ABSTRACT

In the summer of 1999 we (Bryndís Snæbjörnsdóttir and Mark Wilson) undertook a nine-day hike in Hornstrandir, an uninhabited and remote coastal area in the far north of Iceland. It was July and at that time of year, in that region, there is 24-hour daylight. Remarkably, however, for virtually the entire hike we were submersed in a shroud of dense mist. Consequently, despite the general light, for over a week we were unable to see much beyond a few paces, either back from where we had walked or ahead in the direction we were going. At the time, paradoxically, this had been a heady experience, close to epiphanic in its effect. Where the physical activity of walking in ‘wild’ landscape for that length of time is normally associated with retinal reward, with ‘views’ to draw the eye into a distancing and objectifying relationship with the terrain and away from the immediacy of bodily locus, in this case, because of the mist, our attention was entirely held in an enforced myopia.
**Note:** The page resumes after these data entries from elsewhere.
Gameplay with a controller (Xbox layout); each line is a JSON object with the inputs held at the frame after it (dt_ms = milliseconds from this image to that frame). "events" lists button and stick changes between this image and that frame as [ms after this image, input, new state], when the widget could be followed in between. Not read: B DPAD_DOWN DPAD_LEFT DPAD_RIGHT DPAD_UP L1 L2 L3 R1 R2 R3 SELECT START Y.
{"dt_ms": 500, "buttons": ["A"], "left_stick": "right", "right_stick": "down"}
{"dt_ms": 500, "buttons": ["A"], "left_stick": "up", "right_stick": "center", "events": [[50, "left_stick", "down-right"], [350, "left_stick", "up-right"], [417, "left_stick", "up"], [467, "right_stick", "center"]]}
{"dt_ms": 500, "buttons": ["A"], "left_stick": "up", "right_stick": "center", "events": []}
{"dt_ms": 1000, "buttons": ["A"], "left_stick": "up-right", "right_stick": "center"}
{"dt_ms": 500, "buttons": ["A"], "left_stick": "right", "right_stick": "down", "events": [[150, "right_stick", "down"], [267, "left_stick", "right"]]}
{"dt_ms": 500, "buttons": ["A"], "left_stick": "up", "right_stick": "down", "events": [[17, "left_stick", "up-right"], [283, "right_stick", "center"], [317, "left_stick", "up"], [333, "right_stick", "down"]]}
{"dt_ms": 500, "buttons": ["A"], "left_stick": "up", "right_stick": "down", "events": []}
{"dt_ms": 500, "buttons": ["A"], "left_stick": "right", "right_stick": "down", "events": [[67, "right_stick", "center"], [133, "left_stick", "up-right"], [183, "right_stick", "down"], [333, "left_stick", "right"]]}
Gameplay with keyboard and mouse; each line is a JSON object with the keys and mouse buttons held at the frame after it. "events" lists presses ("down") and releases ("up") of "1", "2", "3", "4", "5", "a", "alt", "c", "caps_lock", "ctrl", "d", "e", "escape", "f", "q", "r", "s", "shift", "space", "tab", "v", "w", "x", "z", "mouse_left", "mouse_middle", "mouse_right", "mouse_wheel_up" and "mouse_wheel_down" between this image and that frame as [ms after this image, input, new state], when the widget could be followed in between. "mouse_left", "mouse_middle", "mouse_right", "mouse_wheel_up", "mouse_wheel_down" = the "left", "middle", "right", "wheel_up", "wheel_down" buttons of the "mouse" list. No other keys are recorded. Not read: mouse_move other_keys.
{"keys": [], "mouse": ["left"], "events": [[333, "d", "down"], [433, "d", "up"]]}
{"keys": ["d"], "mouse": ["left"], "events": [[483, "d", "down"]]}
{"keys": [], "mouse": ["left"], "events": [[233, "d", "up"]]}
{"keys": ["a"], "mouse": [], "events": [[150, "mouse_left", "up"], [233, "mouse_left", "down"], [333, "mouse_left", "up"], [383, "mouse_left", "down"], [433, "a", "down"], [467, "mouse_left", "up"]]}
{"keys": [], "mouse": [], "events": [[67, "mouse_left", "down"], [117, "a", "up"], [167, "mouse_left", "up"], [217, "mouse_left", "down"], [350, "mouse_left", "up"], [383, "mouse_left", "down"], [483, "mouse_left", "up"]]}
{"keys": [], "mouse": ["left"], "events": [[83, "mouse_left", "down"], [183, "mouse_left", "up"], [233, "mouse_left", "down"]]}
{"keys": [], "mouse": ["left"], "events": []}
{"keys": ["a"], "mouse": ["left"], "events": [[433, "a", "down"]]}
Unable to draw upon the reassuring and conceptual certainties of a commanding view and so (dis)placed beyond the controlling apparatus of representation we were cast instead into the stumbling blindness of uncertainty, of indeterminacy, instinct, intuition, of saving our skin – in short, into the awkwardnesses of close terrain negotiation, survival, and most significant of all into the ontology of ‘the moment’.